**Problem requirements:**
Copy exactly the lines of the records below, and only those lines, beginning with the line that contains "- [ ] Gestión de inventario en tiempo real" and ending with the line that contains "- [ ] Integración con WhatsApp Business".

Stored data entries:
........

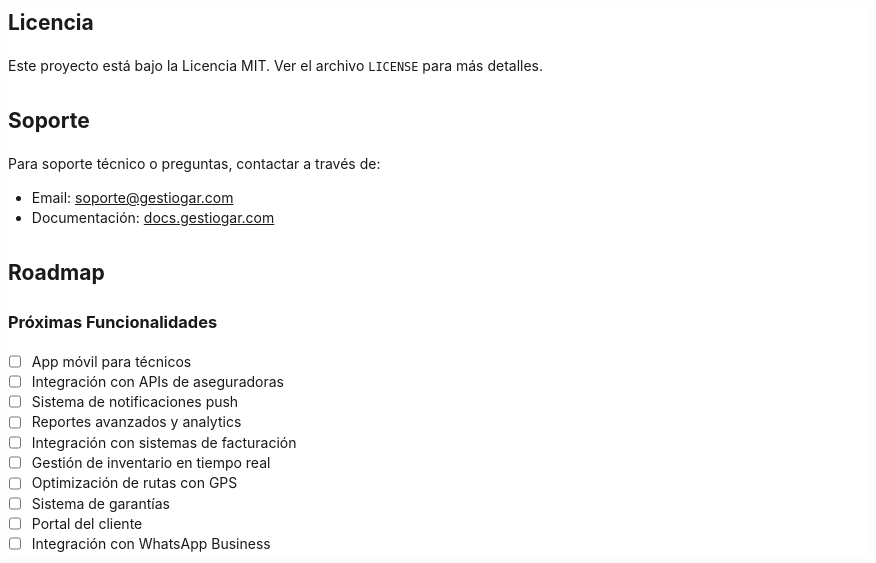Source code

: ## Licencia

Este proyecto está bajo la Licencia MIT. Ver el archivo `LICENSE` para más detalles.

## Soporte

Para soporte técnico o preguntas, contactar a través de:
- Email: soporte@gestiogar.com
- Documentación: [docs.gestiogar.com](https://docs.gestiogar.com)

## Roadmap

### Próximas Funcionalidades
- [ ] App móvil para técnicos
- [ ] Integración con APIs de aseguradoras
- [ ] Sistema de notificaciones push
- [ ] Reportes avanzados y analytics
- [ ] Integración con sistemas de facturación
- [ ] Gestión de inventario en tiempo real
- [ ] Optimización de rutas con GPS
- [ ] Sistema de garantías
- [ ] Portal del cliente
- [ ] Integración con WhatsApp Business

........

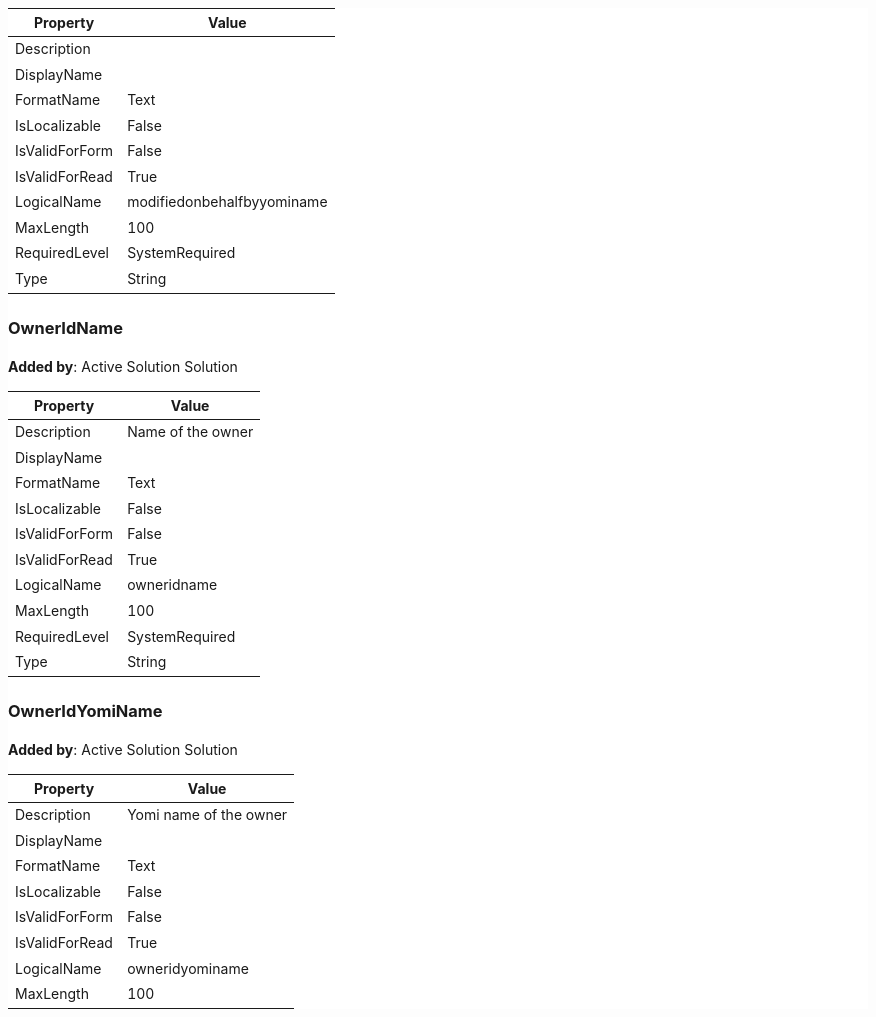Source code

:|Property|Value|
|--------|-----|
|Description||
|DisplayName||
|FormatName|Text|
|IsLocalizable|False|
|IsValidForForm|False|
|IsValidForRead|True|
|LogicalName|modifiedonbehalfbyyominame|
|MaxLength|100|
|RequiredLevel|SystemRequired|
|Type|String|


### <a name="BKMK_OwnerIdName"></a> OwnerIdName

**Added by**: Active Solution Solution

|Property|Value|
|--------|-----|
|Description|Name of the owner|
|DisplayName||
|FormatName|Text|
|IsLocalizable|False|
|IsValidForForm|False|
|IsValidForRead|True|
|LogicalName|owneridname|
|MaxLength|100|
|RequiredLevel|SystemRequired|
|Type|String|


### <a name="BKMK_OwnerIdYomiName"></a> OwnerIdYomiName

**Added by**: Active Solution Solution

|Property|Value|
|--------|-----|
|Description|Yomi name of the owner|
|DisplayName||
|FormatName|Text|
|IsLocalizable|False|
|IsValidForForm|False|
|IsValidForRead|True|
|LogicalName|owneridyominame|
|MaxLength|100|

........

**Exercise solution:**
- [ ] Gestión de inventario en tiempo real
- [ ] Optimización de rutas con GPS
- [ ] Sistema de garantías
- [ ] Portal del cliente
- [ ] Integración con WhatsApp Business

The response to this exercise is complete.